● YOUR ASSIGNMENT
Reproduce the listing in full. Omit the pictures.

● EXTRACTED INFORMATION

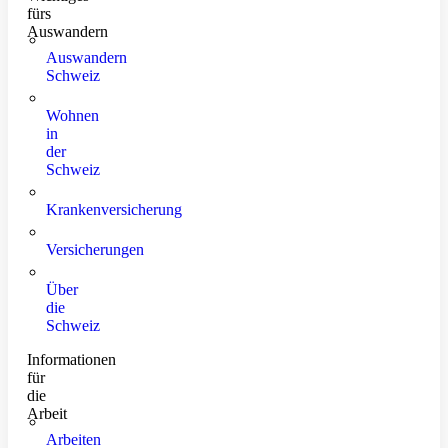
fürs
Auswandern
Auswandern
Schweiz
Wohnen
in
der
Schweiz
Krankenversicherung
Versicherungen
Über
die
Schweiz
Informationen
für
die
Arbeit
Arbeiten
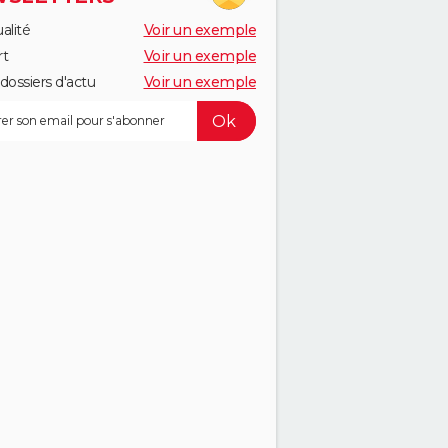
alité
Voir un exemple
rt
Voir un exemple
dossiers d'actu
Voir un exemple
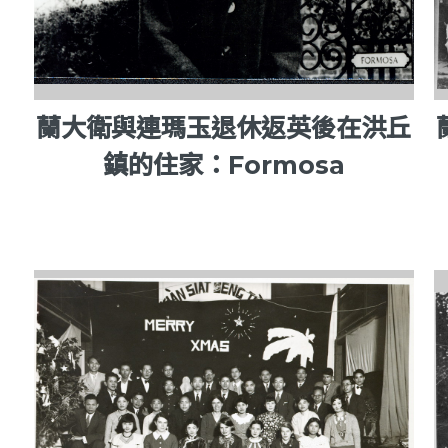
蘭大衛與連瑪玉退休返英後在洪丘
鎮的住家：Formosa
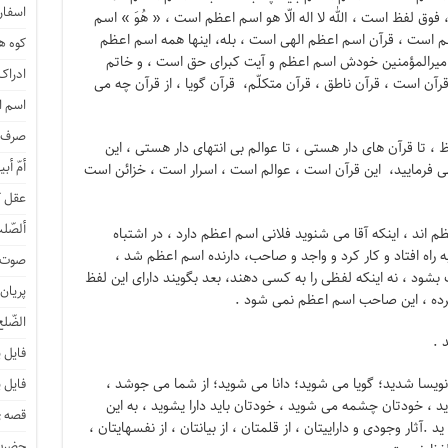
اسفار 
فوق لفظ است ، الله لا اله الّا هو اسم اعظم است ، « هُوَ » اسم
م است ، قرآن اسم اعظم الهی است ، بله، اینها همه اسم اعظم
کوه هی
؛ امیرالمؤمنین خودش اسم اعظم و آیت کبرای حق است ، و خاتم
ادراک
آن است ، قرآن ناطق ، قرآن متکلّم، قرآن گویا ، از قرآن چه می
اسم ا
صرف ن
 ، تا قرآن های دار هستی ، تا عوالم بی انتهای دار هستی ، این
أمّ أبی
 فرمایید، این قرآن است ، عوالم است ، اسرار است ، خزائن است
عقل ک
ألصّلب
 اند ، اینکه آقا می شنوید فلانی اسم اعظم دارد ، در اشتباه
 راه افتاد و کار کرد و واجد و صاحب، دارنده اسم اعظم شد ،
صوت و
 بشود ، نه اینکه لفظی را به کسی دهند، بعد بگویند دارای این لفظ
پریان
کرده ، این صاحب اسم اعظم نمی شود .
الضّلع
 .
فایل 
نویسا شدید؛ گویا می شوید؛ دانا می شوید؛ از شما می جوشد ،
فایل 
، خودتان چشمه می شوید ، خودتان باید دارا یشوید ، به این
قصه ی
د .آثار وجودی و داراییتان ، از قلمتان ، از بیانتان ، از نفسهایتان ،
حضرت 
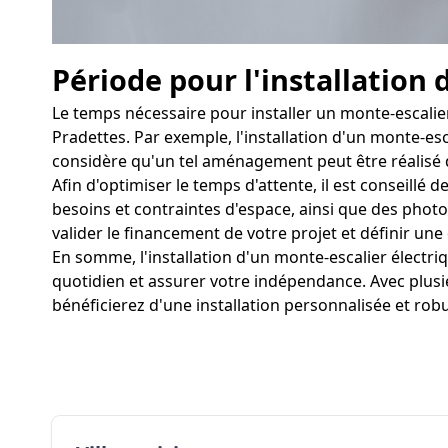
Période pour l'installation 
Le temps nécessaire pour installer un monte-escalier
Pradettes. Par exemple, l'installation d'un monte-esc
considère qu'un tel aménagement peut être réalisé da
Afin d'optimiser le temps d'attente, il est conseillé
besoins et contraintes d'espace, ainsi que des photos c
valider le financement de votre projet et définir une 
En somme, l'installation d'un monte-escalier électr
quotidien et assurer votre indépendance. Avec plusi
bénéficierez d'une installation personnalisée et rob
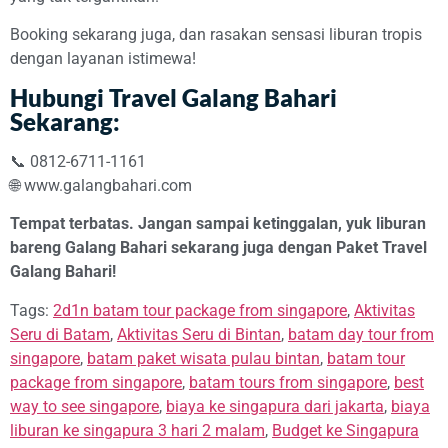
Booking sekarang juga, dan rasakan sensasi liburan tropis
dengan layanan istimewa!
Hubungi Travel Galang Bahari
Sekarang:
📞 0812-6711-1161
🌐
www.galangbahari.com
Tempat terbatas. Jangan sampai ketinggalan, yuk liburan
bareng Galang Bahari sekarang juga dengan Paket Travel
Galang Bahari!
Tags:
2d1n batam tour package from singapore
,
Aktivitas
Seru di Batam
,
Aktivitas Seru di Bintan
,
batam day tour from
singapore
,
batam paket wisata pulau bintan
,
batam tour
package from singapore
,
batam tours from singapore
,
best
way to see singapore
,
biaya ke singapura dari jakarta
,
biaya
liburan ke singapura 3 hari 2 malam
,
Budget ke Singapura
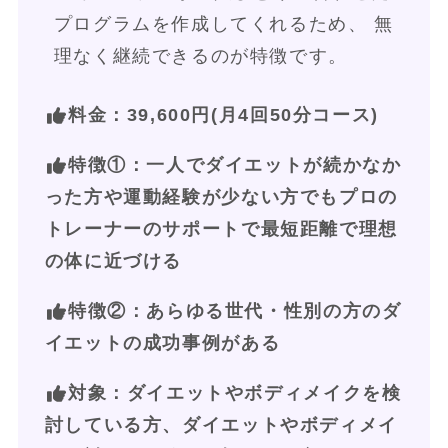
プログラムを作成してくれるため、 無
理なく継続できるのが特徴です。
料金：39,600円(月4回50分コース)
特徴①：一人でダイエットが続かなか
った方や運動経験が少ない方でもプロの
トレーナーのサポートで最短距離で理想
の体に近づける
特徴②：あらゆる世代・性別の方のダ
イエットの成功事例がある
対象：ダイエットやボディメイクを検
討している方、ダイエットやボディメイ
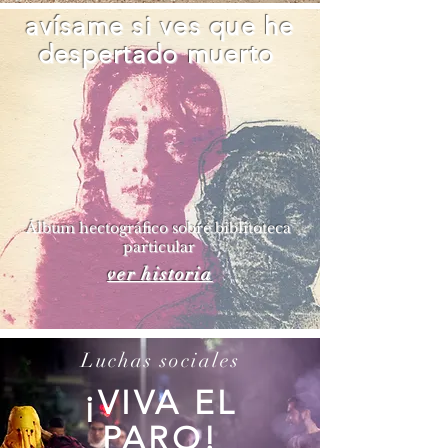
avísame si ves que he
despertado muerto
​Álbum hectográfico sobre biblitoteca
particular
ver historia
Luchas sociales
¡VIVA EL
PARO!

● EXERCISE SOLUTION
fürs
Auswandern
Auswandern
Schweiz
Wohnen
in
der
Schweiz
Krankenversicherung
Versicherungen
Über
die
Schweiz
Informationen
für
die
Arbeit
Arbeiten
alité
Voir un exemple
rt
Voir un exemple
dossiers d'actu
Voir un exemple
蘭大衛與連瑪玉退休返英後在洪丘
鎮的住家：Formosa
اسفار 
فوق لفظ است ، الله لا اله الّا هو اسم اعظم است ، « هُوَ » اسم
م است ، قرآن اسم اعظم الهی است ، بله، اینها همه اسم اعظم
کوه هی
؛ امیرالمؤمنین خودش اسم اعظم و آیت کبرای حق است ، و خاتم
ادراک
آن است ، قرآن ناطق ، قرآن متکلّم، قرآن گویا ، از قرآن چه می
اسم ا
صرف ن
 ، تا قرآن های دار هستی ، تا عوالم بی انتهای دار هستی ، این
أمّ أبی
 فرمایید، این قرآن است ، عوالم است ، اسرار است ، خزائن است
عقل ک
ألصّلب
 اند ، اینکه آقا می شنوید فلانی اسم اعظم دارد ، در اشتباه
 راه افتاد و کار کرد و واجد و صاحب، دارنده اسم اعظم شد ،
صوت و
 بشود ، نه اینکه لفظی را به کسی دهند، بعد بگویند دارای این لفظ
پریان
کرده ، این صاحب اسم اعظم نمی شود .
الضّلع
 .
فایل 
نویسا شدید؛ گویا می شوید؛ دانا می شوید؛ از شما می جوشد ،
فایل 
، خودتان چشمه می شوید ، خودتان باید دارا یشوید ، به این
قصه ی
د .آثار وجودی و داراییتان ، از قلمتان ، از بیانتان ، از نفسهایتان ،
حضرت 
Période pour l'installation 
Le temps nécessaire pour installer un monte-escalier
Pradettes. Par exemple, l'installation d'un monte-esc
considère qu'un tel aménagement peut être réalisé da
Afin d'optimiser le temps d'attente, il est conseillé
besoins et contraintes d'espace, ainsi que des photos c
valider le financement de votre projet et définir une 
En somme, l'installation d'un monte-escalier électr
quotidien et assurer votre indépendance. Avec plusi
bénéficierez d'une installation personnalisée et rob
Booking sekarang juga, dan rasakan sensasi liburan tropis
dengan layanan istimewa!
Hubungi Travel Galang Bahari
Sekarang:
📞 0812-6711-1161
🌐
www.galangbahari.com
Tempat terbatas. Jangan sampai ketinggalan, yuk liburan
bareng Galang Bahari sekarang juga dengan Paket Travel
Galang Bahari!
Tags:
2d1n batam tour package from singapore
,
Aktivitas
Seru di Batam
,
Aktivitas Seru di Bintan
,
batam day tour from
singapore
,
batam paket wisata pulau bintan
,
batam tour
package from singapore
,
batam tours from singapore
,
best
way to see singapore
,
biaya ke singapura dari jakarta
,
biaya
liburan ke singapura 3 hari 2 malam
,
Budget ke Singapura
プログラムを作成してくれるため、 無
理なく継続できるのが特徴です。
料金：39,600円(月4回50分コース)
特徴①：一人でダイエットが続かなか
った方や運動経験が少ない方でもプロの
トレーナーのサポートで最短距離で理想
の体に近づける
特徴②：あらゆる世代・性別の方のダ
イエットの成功事例がある
対象：ダイエットやボディメイクを検
討している方、ダイエットやボディメイ
avísame si ves que he
despertado muerto
​Álbum hectográfico sobre biblitoteca
particular
ver historia
Luchas sociales
¡VIVA EL
PARO!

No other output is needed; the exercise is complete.